Abalone divers and shoreline pickers will need to wait until at least 2021 to legally harvest abalone again.

At a meeting in Oceanside on Wednesday, the California Fish and Game Commission decided to keep the state recreational abalone fishery closed through April 2021. The fishery, which was also closed in 2018, was usually open from April to November each year.

Stillwater Cove, Sonoma County

The Commission based its decision on low population density surveys in key sites along the North Coast in Sonoma and Mendocino counties. The population density tool is used by biologists to measure the health of the abalone population from key sites along the North Coast.

The state also would lose more than $1 million in projected revenue from abalone card sales over the two-year period.

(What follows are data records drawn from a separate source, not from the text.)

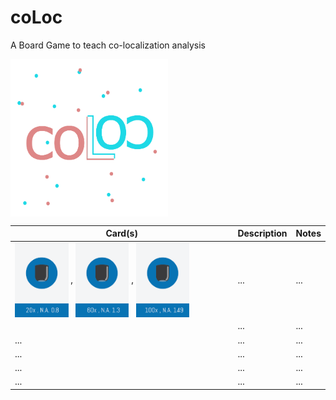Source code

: # coLoc

A Board Game to teach co-localization analysis


<img src="https://github.com/BIOP/coloc/blob/main/resources/coLoc_logo.png" title="coLoc_logo" width="50%" align="center">


| Card(s) | Description | Notes |
| ------------- | ------------- | ------------- |
| <img src="https://github.com/BIOP/coloc/blob/main/resources/cards/1-Microscopy_cards_20x-recto.png" title="20x" width="25%" align="center"> , <img src="https://github.com/BIOP/coloc/blob/main/resources/cards/1-Microscopy_cards_60x-recto.png" title="60x" width="25%" align="center"> , <img src="https://github.com/BIOP/coloc/blob/main/resources/cards/1-Microscopy_cards_100x-recto.png" title="100x" width="25%" align="center">  | ... | ... |
|  | ... | ... |
| ... | ... | ... |
| ... | ... | ... |
| ... | ... | ... |
| ... | ... | ... |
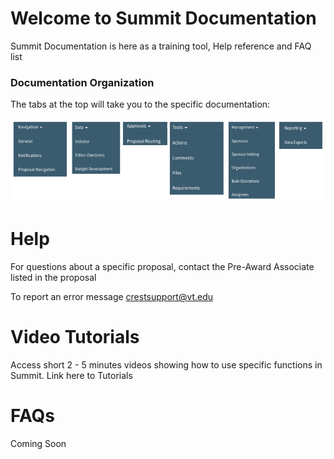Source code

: # Welcome to Summit Documentation
Summit Documentation is here as a training tool, Help reference and FAQ list

### Documentation Organization
The tabs at the top will take you to the specific documentation:

![Documentation Tabs](./images/Ind_Tabs.jpg)

# Help
For questions about a specific proposal, contact the Pre-Award Associate listed in the proposal

To report an error message crestsupport@vt.edu

# Video Tutorials
Access short 2 - 5 minutes videos showing how to use specific functions in Summit.
Link here to Tutorials

# FAQs
Coming Soon
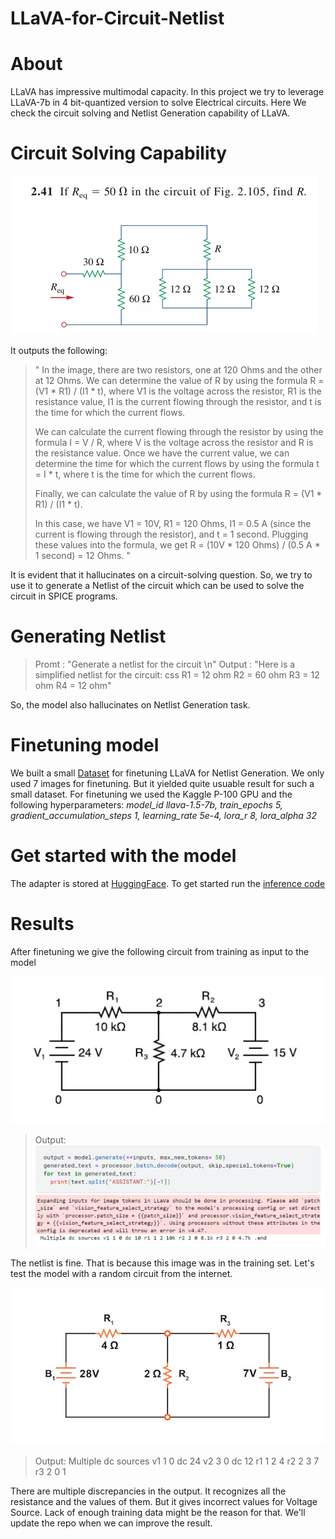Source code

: # LLaVA-for-Circuit-Netlist

# About
LLaVA has impressive multimodal capacity. In this project we try to leverage LLaVA-7b in 4 bit-quantized version to solve Electrical circuits.
Here We check the circuit solving and Netlist Generation capability of LLaVA. 

# Circuit Solving Capability

![Question-Answer Pair](/images/t1.png)

It outputs the following:
>"
In the image, there are two resistors, one at 120 Ohms and the other at 12 Ohms. We can determine the value of R by using the formula R = (V1 \* R1) / (I1 \* t), where V1 is the voltage across the resistor, R1 is the resistance value, I1 is the current flowing through the resistor, and t is the time for which the current flows.
>
>We can calculate the current flowing through the resistor by using the formula I = V / R, where V is the voltage across the resistor and R is the resistance value.
Once we have the current value, we can determine the time for which the current flows by using the formula t = I \* t, where t is the time for which the current flows.
>
>Finally, we can calculate the value of R by using the formula R = (V1 \* R1) / (I1 \* t).
>
>In this case, we have V1 = 10V, R1 = 120 Ohms, I1 = 0.5 A (since the current is flowing through the resistor), and t = 1 second. Plugging these values into the formula, we get R = (10V \* 120 Ohms) / (0.5 A \* 1 second) = 12 Ohms.
"


It is evident that it hallucinates on a circuit-solving question. So, we try to use it to generate a Netlist of the circuit which can be used to solve the circuit in SPICE programs.

# Generating Netlist

>Promt : "Generate a netlist for the circuit \n"
>Output : "Here is a simplified netlist for the circuit:
css
R1 = 12 ohm
R2 = 60 ohm
R3 = 12 ohm
R4 = 12 ohm"


So, the model also hallucinates on Netlist Generation task.

# Finetuning model

We built a small [Dataset](https://www.kaggle.com/datasets/takakib/circuit-for-llava) for finetuning LLaVA for Netlist Generation. We only used 7 images for finetuning. But it yielded quite usuable result for such a small dataset. For finetuning we used the Kaggle P-100 GPU and the following hyperparameters:
_model_id llava-1.5-7b, train_epochs 5, gradient_accumulation_steps 1, learning_rate 5e-4, lora_r 8, lora_alpha 32_

# Get started with the model
The adapter is stored at [HuggingFace](https://huggingface.co/akibc123/llava_for_circuit_netlist). To get started run the [inference code](/Inference_with_online_image.ipynb)


# Results

After finetuning we give the following circuit from training as input to the model

![Question](images/c1.jpg)

> Output:
> ![Question](images/image.png)



The netlist is fine. That is because this image was in the training set. Let's test the model with a random circuit from the internet.

![Diagram](images/8e2e3c06-8550-4591-b53f-9f67b92a8185.png)

>Output:  Multiple dc sources v1 1 0 dc 24 v2 3 0 dc 12 r1 1 2 4 r2 2 3 7 r3 2 0 1

There are multiple discrepancies in the output. It recognizes all the resistance and the values of them. But it gives incorrect values for Voltage Source. Lack of enough training data might be the reason for that. We'll update the repo when we can improve the result.


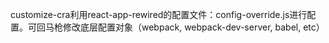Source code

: customize-cra利用react-app-rewired的配置文件：config-override.js进行配置。可回马枪修改底层配置对象（webpack, webpack-dev-server, babel, etc）
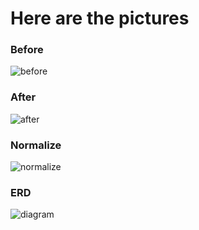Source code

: # Here are the pictures

### Before
![before](https://github.com/user-attachments/assets/6d080ceb-7043-4183-8b50-0baf841e8bc4)

### After 
![after](https://github.com/user-attachments/assets/2d85136d-809e-4d99-9ecd-98405e3f87d5)

### Normalize
![normalize](https://github.com/user-attachments/assets/2001fff5-1cef-420f-8185-ff70a45b21d1)

### ERD
![diagram](https://github.com/user-attachments/assets/21aa4533-bc33-41b3-b2ab-c3b35b29138f)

From 2010-2015, divers harvested an average of 240,000 abalone each year. One of the most popular areas in Mendocino County, Van Damme State Park, reported an average of 16,488 abalone taken each year. About 25,000 abalone hunters fished the coastline each year.

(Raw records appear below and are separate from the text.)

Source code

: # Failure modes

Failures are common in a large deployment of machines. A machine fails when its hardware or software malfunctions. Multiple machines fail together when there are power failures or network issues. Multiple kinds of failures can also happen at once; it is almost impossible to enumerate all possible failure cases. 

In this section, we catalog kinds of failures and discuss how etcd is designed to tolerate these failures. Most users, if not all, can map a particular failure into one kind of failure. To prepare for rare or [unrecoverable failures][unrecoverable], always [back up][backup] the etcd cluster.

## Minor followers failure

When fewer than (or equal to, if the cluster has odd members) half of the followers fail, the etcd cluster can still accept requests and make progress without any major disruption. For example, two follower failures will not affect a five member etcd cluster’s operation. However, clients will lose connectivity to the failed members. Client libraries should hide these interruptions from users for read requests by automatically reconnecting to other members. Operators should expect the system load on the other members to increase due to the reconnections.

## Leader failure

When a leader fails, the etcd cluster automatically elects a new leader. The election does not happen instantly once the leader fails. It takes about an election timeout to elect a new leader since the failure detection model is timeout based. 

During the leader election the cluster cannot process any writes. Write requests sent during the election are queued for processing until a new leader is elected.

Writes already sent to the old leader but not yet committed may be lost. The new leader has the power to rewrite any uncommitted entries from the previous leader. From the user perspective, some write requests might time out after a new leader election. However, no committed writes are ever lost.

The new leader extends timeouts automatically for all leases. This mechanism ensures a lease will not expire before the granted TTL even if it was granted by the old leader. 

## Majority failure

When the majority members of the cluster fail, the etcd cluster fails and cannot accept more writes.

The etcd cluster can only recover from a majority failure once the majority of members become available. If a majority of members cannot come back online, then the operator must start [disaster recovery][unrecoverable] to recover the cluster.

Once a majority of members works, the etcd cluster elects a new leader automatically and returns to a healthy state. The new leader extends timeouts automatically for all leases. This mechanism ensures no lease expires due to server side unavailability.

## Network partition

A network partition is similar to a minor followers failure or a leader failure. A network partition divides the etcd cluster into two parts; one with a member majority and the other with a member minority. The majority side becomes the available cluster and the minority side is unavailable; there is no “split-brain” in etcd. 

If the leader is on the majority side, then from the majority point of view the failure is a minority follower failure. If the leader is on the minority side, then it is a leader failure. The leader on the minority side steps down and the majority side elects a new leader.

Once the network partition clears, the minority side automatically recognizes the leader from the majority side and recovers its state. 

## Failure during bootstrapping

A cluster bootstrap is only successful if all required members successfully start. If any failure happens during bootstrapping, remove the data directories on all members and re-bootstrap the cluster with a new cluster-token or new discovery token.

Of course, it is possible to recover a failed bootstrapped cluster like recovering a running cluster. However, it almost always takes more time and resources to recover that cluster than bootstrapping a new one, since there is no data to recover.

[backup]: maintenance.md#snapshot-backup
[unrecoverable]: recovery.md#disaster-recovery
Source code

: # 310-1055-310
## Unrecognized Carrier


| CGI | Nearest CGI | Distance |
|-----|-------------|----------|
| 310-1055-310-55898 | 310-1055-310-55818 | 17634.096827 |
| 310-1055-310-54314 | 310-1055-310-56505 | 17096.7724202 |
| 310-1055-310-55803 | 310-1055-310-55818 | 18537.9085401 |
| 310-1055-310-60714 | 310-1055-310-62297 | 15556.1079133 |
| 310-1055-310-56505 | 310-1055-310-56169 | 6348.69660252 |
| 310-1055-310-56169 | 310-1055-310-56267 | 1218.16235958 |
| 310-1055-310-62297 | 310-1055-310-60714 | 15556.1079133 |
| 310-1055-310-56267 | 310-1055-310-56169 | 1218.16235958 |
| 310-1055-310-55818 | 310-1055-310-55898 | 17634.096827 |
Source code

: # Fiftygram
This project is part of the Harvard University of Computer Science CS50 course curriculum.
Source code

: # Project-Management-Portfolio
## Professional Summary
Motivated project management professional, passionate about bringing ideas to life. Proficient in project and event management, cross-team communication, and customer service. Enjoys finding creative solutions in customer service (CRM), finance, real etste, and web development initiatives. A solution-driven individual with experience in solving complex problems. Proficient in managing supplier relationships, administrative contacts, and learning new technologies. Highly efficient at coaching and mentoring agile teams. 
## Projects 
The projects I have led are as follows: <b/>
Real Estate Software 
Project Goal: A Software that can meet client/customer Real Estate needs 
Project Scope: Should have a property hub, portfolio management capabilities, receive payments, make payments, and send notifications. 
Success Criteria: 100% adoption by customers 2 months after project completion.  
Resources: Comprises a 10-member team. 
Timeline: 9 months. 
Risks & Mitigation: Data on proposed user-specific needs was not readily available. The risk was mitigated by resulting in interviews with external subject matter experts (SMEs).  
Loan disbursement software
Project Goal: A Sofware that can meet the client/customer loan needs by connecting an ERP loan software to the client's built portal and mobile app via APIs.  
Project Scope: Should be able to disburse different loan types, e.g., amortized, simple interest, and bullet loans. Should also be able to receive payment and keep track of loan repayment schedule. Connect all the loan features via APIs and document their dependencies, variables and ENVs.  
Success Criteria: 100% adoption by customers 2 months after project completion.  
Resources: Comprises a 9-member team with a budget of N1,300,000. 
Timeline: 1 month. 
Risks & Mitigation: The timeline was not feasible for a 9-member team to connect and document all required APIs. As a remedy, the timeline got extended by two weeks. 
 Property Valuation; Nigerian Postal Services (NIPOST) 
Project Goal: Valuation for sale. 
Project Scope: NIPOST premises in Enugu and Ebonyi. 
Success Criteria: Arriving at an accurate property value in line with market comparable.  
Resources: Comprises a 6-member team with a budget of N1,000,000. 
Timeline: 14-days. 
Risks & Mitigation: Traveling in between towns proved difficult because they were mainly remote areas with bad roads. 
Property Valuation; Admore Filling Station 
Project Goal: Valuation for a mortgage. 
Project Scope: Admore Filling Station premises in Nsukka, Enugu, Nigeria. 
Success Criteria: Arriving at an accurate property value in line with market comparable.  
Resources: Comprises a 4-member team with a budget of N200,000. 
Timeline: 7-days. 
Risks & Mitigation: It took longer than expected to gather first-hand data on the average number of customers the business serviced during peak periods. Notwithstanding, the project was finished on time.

RAAC members and the public attend the Nov. 5, 2016 meeting in Cotati, CA to discuss the upcoming season and challenges facing the north coast abalone population.

The tide shifted for recreational abalone divers beginning about five years ago, partly due to an unusual disease that killed millions of sea stars, which prey on sea urchins. Without their key predator in place, the sea urchin population multiplied rapidly. As their numbers exploded, the kelp forests on which both abalone and sea urchins depend were literally stripped clean along California’s northern coastline. As a result of starvation, large numbers of abalone have died, and those still alive have stopped growing and reproducing due to the environmental stress.

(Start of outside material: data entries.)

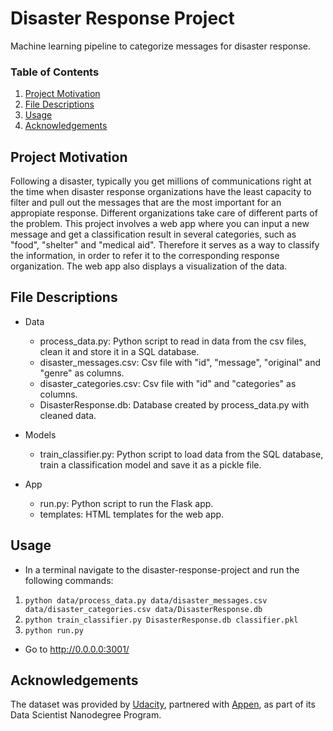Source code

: # Disaster Response Project
Machine learning pipeline to categorize messages for disaster response.

### Table of Contents

1. [Project Motivation](#motivation)
2. [File Descriptions](#files)
3. [Usage](#usage)
4. [Acknowledgements](#acknowledgements)

## Project Motivation <a name="motivation"></a>

Following a disaster, typically you get millions of communications right at the time when disaster response organizations have the least capacity to filter and pull out the messages that are the most important for an appropiate response. Different organizations take care of different parts of the problem.
This project involves a web app where you can input a new message and get a classification result in several categories, such as "food", "shelter" and "medical aid". Therefore it serves as a way to classify the information, in order to refer it to the corresponding response organization. The web app also displays a visualization of the data. 

## File Descriptions <a name="files"></a>

- Data
  - process_data.py: Python script to read in data from the csv files, clean it and store it in a SQL database.
  - disaster_messages.csv: Csv file with "id", "message", "original" and "genre" as columns.
  - disaster_categories.csv: Csv file with "id" and "categories" as columns.
  - DisasterResponse.db: Database created by process_data.py with cleaned data.
  
- Models
  - train_classifier.py: Python script to load data from the SQL database, train a classification model and save it as a pickle file.

- App
  - run.py: Python script to run the Flask app.
  - templates: HTML templates for the web app.


## Usage <a name="usage"></a>
 
- In a terminal navigate to the disaster-response-project and run the following commands:
1. `python data/process_data.py data/disaster_messages.csv data/disaster_categories.csv data/DisasterResponse.db`
2. `python train_classifier.py DisasterResponse.db classifier.pkl`
3. `python run.py`

- Go to http://0.0.0.0:3001/


## Acknowledgements <a name="acknowledgements"></a>

The dataset was provided by [Udacity](https://www.udacity.com/), partnered with [Appen](https://appen.com/), as part of its Data Scientist Nanodegree Program.

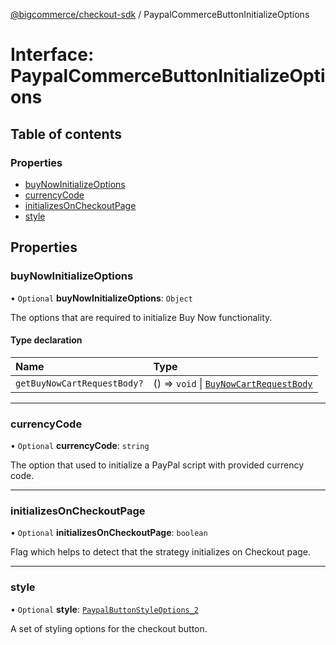 [@bigcommerce/checkout-sdk](../README.md) / PaypalCommerceButtonInitializeOptions

# Interface: PaypalCommerceButtonInitializeOptions

## Table of contents

### Properties

- [buyNowInitializeOptions](PaypalCommerceButtonInitializeOptions.md#buynowinitializeoptions)
- [currencyCode](PaypalCommerceButtonInitializeOptions.md#currencycode)
- [initializesOnCheckoutPage](PaypalCommerceButtonInitializeOptions.md#initializesoncheckoutpage)
- [style](PaypalCommerceButtonInitializeOptions.md#style)

## Properties

### buyNowInitializeOptions

• `Optional` **buyNowInitializeOptions**: `Object`

The options that are required to initialize Buy Now functionality.

#### Type declaration

| Name | Type |
| :------ | :------ |
| `getBuyNowCartRequestBody?` | () => `void` \| [`BuyNowCartRequestBody`](BuyNowCartRequestBody.md) |

___

### currencyCode

• `Optional` **currencyCode**: `string`

The option that used to initialize a PayPal script with provided currency code.

___

### initializesOnCheckoutPage

• `Optional` **initializesOnCheckoutPage**: `boolean`

Flag which helps to detect that the strategy initializes on Checkout page.

___

### style

• `Optional` **style**: [`PaypalButtonStyleOptions_2`](PaypalButtonStyleOptions_2.md)

A set of styling options for the checkout button.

According to Sonke Mastrup, environmental program manager at the invertebrate program of the California Department of Fish and Wildlife, “conditions have only gotten worse since the 2017 surveys”.

Concerned recreational and commercial divers have tried to help the abalone this year by targeting threatened areas and harvesting thousands of sea urchins. Diver collected more than 57 tons or urchins along the Sonoma and Mendocino coasts – an effort welcomed by State commissioners, who are expected to give another boost to those efforts Wednesday, increasing harvest limits on purple urchins.